My excitement was building all day as I sang my favorites of their songs to prepare for what I anticipated would be an Egg sing-a-long event. (I apologize to my colleagues who had to hear me sing “Galileo” repeatedly throughout the morning.) I was ready for the music and the message of hope, braced to return to the early 1990s aided by the women’s powerful presence.
Joined by Lyris Hung on the violin, Ray and Saliers came on stage shortly after 9 pm with guitars slung over their shoulders to play, with Amy coyly stating, “Well here’s some folk music.” The first song seemed like a warm up, and even during the second song, Saliers was reaching and not quite hitting her high notes on “Get Out the Map.” Ray was picking up the slack, though, and so was the crowd on the more familiar songs, helping the group as it bumped through its setlist.
Ray was extremely strong, although she admitted to starting “Prince of Darkness” in the wrong key after it was completed. She quickly modified, however, and the song was recognizable due to the lyrics until the music matched. But Saliers’ familiar sweet high pitches didn’t ring with the pure clarity as it did before, so the sound was different. At some moments, it even felt a bit sad.
But Ray’s powerful “Land of Canaan” brought the foot stomping, powerful energy back up. Her lead on “Chicken Man” also helped circle the stage with familiar energy.

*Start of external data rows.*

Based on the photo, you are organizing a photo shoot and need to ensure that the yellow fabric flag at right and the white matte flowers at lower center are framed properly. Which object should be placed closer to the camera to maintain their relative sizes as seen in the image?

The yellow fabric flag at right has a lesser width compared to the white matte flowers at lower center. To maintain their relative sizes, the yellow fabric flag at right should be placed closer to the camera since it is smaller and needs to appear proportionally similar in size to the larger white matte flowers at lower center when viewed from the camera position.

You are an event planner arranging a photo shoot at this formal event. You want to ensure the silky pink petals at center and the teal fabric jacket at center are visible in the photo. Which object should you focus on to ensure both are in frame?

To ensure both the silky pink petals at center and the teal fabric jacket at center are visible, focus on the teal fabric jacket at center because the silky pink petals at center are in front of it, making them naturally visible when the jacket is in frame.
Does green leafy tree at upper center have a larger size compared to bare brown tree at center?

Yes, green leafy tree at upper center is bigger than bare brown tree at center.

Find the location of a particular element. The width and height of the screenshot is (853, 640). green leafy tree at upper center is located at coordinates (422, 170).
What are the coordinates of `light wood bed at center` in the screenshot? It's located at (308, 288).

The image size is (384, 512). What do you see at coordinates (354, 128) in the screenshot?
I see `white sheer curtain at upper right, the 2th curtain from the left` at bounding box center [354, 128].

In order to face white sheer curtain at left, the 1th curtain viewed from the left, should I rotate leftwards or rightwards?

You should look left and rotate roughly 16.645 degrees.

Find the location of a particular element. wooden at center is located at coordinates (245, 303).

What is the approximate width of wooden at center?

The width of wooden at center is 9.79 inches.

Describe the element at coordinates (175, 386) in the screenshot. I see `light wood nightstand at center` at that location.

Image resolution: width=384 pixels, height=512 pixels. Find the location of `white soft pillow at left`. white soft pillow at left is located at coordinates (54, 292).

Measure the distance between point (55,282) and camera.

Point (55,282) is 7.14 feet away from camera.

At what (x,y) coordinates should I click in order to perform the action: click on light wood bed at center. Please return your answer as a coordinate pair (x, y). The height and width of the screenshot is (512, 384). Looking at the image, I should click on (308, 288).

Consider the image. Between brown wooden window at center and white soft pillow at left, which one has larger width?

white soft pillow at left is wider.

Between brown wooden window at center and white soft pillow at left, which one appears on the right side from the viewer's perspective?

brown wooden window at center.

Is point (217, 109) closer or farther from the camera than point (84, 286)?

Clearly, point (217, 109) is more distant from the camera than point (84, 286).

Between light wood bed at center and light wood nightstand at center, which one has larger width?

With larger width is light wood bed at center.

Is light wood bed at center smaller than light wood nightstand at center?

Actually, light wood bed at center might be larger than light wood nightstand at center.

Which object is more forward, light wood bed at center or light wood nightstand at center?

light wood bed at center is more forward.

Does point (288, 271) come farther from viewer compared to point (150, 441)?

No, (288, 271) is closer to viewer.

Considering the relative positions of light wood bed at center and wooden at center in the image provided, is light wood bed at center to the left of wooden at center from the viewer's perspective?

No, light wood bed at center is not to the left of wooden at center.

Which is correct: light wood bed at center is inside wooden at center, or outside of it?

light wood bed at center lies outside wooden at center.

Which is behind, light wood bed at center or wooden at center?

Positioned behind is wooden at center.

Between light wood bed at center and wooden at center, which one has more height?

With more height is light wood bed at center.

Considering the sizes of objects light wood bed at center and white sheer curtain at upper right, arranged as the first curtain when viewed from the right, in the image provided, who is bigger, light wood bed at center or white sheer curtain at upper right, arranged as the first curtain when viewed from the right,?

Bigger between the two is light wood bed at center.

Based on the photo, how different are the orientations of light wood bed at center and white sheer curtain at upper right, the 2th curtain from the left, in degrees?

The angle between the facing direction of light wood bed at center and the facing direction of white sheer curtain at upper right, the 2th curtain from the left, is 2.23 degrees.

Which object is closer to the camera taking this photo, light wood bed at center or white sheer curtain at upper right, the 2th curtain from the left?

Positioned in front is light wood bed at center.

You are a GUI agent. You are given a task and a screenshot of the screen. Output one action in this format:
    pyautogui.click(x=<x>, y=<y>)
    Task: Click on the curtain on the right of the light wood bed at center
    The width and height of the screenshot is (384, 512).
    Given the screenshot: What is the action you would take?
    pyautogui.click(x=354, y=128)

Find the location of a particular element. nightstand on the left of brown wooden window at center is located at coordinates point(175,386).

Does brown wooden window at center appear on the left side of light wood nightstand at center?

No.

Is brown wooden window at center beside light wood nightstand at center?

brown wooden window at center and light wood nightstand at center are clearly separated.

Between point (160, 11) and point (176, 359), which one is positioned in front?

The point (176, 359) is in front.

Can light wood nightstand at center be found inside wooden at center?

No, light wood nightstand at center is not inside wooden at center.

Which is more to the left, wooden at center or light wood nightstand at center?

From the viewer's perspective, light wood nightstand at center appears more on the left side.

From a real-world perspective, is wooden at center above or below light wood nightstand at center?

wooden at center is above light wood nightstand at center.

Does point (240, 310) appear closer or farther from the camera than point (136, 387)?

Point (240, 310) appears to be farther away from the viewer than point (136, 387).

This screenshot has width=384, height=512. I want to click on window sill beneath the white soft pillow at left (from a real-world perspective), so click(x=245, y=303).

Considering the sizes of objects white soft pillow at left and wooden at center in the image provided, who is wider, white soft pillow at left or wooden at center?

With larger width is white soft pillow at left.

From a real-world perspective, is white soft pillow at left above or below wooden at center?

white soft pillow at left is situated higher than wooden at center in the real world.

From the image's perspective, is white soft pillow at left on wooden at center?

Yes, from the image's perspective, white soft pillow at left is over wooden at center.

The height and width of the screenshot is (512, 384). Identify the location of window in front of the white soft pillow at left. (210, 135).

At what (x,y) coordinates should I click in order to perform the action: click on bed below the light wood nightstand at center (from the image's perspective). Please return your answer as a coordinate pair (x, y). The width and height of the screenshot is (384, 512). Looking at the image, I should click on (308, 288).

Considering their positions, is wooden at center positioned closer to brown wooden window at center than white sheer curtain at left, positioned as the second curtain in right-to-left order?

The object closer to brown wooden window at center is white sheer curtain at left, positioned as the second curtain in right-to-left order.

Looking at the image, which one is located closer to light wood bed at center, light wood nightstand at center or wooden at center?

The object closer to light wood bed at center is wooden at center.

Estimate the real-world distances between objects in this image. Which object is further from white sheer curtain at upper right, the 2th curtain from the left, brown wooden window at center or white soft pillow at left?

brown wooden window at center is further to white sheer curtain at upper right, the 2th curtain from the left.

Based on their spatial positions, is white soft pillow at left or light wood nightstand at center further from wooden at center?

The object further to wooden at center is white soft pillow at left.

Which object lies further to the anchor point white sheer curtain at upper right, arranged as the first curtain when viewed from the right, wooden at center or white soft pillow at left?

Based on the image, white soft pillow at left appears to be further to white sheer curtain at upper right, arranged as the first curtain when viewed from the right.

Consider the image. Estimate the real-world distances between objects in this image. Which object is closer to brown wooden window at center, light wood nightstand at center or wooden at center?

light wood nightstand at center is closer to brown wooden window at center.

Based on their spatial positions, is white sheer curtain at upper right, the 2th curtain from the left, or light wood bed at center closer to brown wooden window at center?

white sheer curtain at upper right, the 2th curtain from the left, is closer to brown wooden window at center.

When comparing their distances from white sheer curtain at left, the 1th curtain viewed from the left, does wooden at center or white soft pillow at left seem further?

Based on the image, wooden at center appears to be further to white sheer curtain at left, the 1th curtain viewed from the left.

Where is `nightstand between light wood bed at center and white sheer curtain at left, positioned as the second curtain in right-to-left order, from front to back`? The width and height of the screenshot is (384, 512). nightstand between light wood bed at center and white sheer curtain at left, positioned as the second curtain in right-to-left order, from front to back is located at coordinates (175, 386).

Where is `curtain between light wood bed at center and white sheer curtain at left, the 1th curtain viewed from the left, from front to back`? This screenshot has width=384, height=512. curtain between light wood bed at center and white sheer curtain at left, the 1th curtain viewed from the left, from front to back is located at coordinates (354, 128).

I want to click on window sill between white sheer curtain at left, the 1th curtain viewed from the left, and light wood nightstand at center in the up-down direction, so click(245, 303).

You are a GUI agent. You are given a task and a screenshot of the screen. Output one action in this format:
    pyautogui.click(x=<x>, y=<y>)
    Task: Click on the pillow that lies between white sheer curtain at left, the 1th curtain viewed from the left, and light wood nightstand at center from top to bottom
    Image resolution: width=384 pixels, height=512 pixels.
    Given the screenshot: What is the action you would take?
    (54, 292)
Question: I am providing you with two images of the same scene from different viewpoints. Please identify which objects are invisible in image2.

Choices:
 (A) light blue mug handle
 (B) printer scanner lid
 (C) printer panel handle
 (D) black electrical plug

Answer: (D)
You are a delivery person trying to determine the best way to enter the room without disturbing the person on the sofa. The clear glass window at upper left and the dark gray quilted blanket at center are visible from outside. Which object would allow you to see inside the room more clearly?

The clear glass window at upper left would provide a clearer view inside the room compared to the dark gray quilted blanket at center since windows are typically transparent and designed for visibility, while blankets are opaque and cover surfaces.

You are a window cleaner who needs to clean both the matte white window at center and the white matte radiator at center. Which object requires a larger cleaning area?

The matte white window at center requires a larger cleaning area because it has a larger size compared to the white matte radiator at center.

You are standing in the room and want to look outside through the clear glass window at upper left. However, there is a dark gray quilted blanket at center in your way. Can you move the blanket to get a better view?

Saliers’ voice has changed; there is no denying it. But in their new song “Country Radio,” the fact that it had changed didn’t stand out as much. Instead, what spoke loud and clear was the message of hope to gay youth. As she gently sang “But as far as these songs will take me, Is as far as I’ll go. I’m just a gay kid in a small town/
Who loves country radio” I melted. It was a centering moment, a moment that reminded this writer that even within change, the Indigo Girls were still the women I admired because they spoke through their music for those without voices.
After the encore, Jim and I walked to the car and talked about growing old. We talked about how cars age and sound different, but we still drive them. Dogs age, but are still loyal and loving. Emily’s voice has changed and shifted. But on the new songs, it wasn’t painful. It was only sad when she strained and tried to give listeners what they loved before; on the new songs, where Sailors was allowed to be her authentic older self, she sounded just fine.
Amy was able to shine more too than she had as a younger performer. She stood center stage and truly led the duo, powerfully strumming her stringed instruments and howling her lyrics of anger, truth, and hope.
The Indigo Girls only limped through this performance because they continue to reach back for the songs we loved to hear them sing. Their new album “Look Long” offers a new Indigo Girls, one with realistic vocals for aging women who still can powerfully shake the world with their truths. So it is those songs I will listen to now, honoring where they once were, but also celebrating these older musicians and their ability to continue to grow and inspire.